Ignoring, for now, the prohibitive cost of ADSL Net access for consumers, Freeserve announced Monday that it is to trial ADSL services beginning 22 November. The trials will kick off in London and Birmingham and will then be rolled out to over 6 million homes in all major metropolitan areas in the UK.
Freeserve was unable to give any further details, including pricing, because it is in its 'closed season' in the run-up to first quarter results due Tuesday.
Consumers are likely to be hit with a £200-per-month bill for ADSL thanks to BT's much-maligned charges to ISPs. For each user, BT plans to charge ISPs a £260 installation fee, £60.49 Internal Shift and £1065 to £1590 a year rental for 512kbit/s -- 2Mbit/s downlink speed.
Despite the high cost, one analyst thinks Freeserve's move could start yet another trend. "Although I don't see how consumers are going to be able to afford such services, Freeserve obviously want to be the first to market," said Nick Gibson, Internet analyst at Durlacher. "This will create a hell of a lot of publicity for Freeserve, and if it does well we can expect to see other ISPs quickly jumping on the bandwagon."
Adam Daum, senior analyst at Gartner Group, praised the move as important for a public company: "Freeserve may have twigged that its business model is not as lucrative as it might wish.
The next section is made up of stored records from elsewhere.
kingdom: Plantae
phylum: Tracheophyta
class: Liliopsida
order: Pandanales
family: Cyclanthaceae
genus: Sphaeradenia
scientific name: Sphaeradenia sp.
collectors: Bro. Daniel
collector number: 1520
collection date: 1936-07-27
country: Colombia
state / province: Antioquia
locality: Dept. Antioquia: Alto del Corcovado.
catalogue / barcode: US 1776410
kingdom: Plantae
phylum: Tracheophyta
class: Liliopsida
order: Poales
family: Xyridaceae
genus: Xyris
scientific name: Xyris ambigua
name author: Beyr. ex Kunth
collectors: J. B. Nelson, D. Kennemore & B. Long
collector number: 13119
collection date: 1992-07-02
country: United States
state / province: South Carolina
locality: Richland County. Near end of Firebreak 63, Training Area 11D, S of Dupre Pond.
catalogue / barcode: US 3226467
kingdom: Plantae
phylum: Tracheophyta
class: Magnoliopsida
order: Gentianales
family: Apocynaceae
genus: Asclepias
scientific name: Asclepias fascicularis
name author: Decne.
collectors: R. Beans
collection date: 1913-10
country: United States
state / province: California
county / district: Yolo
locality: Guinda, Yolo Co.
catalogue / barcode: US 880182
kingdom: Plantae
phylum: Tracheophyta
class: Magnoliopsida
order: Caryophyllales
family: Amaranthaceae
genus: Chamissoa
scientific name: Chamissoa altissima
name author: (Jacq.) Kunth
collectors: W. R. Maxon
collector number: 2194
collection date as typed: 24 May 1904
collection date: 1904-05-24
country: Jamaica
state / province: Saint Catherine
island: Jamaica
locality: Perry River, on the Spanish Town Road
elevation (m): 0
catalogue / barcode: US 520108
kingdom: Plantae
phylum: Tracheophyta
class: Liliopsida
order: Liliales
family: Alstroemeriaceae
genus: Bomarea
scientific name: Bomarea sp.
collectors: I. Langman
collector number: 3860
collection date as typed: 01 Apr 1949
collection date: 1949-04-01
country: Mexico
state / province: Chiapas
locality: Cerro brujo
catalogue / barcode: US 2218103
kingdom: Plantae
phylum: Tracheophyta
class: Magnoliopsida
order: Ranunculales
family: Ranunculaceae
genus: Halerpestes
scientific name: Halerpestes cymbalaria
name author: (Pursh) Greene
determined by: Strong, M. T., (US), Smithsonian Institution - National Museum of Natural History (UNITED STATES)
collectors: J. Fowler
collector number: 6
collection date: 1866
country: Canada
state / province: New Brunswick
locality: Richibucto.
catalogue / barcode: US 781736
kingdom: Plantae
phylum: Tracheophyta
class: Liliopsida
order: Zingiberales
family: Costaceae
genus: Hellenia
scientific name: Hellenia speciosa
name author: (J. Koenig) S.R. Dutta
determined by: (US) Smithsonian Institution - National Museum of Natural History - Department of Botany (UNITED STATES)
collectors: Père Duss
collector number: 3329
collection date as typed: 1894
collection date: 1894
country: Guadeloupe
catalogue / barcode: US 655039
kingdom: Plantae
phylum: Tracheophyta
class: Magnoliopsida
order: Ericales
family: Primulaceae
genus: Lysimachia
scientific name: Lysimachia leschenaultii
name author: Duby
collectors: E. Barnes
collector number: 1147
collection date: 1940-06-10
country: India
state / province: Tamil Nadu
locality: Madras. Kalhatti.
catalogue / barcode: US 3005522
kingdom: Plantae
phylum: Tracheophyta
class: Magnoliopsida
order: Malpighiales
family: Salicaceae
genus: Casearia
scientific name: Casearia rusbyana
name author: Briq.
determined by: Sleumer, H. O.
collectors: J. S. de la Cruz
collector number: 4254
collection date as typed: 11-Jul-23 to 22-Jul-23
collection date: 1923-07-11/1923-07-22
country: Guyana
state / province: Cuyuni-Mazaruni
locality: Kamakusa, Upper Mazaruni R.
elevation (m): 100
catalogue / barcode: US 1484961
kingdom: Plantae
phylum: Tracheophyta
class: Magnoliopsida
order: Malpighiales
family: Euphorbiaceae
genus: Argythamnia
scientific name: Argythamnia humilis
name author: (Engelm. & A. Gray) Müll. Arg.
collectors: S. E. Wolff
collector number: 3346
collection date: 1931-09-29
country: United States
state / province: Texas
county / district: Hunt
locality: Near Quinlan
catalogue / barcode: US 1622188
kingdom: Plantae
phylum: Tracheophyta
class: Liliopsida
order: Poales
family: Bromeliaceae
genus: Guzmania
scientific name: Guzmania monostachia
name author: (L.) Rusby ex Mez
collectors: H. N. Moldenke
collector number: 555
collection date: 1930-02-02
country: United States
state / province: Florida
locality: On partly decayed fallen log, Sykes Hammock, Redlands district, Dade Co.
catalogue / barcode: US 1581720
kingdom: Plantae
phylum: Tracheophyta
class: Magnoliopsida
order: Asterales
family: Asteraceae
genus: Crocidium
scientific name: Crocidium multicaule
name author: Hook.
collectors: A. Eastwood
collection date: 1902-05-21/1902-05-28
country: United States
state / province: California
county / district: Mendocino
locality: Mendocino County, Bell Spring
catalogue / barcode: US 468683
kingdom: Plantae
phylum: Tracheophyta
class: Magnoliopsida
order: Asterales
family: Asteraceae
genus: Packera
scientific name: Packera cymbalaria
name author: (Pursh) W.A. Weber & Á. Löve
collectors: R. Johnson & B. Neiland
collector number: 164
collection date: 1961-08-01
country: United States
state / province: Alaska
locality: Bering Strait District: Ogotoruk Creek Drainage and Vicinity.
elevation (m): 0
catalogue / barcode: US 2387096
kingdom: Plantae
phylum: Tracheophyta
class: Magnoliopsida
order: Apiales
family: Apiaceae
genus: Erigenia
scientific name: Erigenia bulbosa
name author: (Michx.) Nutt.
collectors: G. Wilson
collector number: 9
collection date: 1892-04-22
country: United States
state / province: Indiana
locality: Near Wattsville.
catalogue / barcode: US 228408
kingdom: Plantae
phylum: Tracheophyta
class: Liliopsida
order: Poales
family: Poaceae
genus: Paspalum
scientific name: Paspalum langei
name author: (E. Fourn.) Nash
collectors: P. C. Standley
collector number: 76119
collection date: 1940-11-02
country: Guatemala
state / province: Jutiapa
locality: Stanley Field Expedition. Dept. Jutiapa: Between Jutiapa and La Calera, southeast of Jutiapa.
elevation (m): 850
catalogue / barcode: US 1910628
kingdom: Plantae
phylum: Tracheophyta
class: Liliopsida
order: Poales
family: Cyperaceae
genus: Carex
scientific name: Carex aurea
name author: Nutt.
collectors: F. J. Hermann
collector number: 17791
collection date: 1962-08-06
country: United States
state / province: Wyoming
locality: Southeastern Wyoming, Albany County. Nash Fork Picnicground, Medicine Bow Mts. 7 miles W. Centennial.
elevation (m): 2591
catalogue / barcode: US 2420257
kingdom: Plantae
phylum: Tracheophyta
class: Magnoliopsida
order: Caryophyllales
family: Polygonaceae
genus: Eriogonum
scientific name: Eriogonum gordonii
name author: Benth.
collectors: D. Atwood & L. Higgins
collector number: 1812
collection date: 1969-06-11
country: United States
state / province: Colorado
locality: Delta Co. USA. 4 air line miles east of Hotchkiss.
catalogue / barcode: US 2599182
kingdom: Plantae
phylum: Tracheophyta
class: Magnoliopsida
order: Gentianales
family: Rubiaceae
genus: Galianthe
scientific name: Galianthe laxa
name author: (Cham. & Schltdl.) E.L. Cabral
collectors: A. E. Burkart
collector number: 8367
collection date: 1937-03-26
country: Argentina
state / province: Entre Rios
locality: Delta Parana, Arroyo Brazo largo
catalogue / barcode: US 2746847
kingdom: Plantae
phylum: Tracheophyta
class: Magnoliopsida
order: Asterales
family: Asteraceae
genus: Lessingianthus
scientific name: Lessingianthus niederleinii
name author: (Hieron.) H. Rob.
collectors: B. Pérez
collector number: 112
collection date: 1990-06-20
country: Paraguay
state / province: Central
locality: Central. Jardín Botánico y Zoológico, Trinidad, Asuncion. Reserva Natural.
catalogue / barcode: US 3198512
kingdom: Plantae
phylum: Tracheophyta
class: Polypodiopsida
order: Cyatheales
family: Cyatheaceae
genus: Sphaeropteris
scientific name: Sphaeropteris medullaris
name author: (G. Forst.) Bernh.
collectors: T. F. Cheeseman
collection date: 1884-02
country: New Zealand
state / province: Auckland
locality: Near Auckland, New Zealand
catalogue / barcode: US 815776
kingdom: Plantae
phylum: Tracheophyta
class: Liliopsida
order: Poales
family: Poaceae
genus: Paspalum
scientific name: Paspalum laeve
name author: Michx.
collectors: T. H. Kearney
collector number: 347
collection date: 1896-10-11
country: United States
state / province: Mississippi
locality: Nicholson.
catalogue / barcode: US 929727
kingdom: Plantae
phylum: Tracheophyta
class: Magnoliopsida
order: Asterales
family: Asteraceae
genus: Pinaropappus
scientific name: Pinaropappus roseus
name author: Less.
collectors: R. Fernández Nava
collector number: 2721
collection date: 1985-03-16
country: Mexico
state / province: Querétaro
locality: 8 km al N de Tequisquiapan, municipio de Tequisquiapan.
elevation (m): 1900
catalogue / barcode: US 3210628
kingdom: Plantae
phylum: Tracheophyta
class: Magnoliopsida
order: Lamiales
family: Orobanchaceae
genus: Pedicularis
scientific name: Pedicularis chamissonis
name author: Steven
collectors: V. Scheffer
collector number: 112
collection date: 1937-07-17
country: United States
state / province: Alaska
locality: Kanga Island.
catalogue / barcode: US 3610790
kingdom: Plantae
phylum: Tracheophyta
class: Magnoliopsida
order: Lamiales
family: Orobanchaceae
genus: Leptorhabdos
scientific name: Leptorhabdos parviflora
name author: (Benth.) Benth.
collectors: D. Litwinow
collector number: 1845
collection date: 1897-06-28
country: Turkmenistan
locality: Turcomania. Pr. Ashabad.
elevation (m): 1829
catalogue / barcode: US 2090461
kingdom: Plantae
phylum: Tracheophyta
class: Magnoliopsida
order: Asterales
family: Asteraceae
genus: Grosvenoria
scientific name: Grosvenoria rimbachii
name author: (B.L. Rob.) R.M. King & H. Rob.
This is one, cheap, way of storing up its share price by proving that it is an innovative player," he said.
Daum also feels a certain amount of posturing is behind Freeserve's plans which, he believes, wants everyone to knows it is the dominant force on all platforms. "Although the first reaction is that this is completely bizarre, Freeserve may feel that if it stands still too long it will concede ground to ADSL," he said.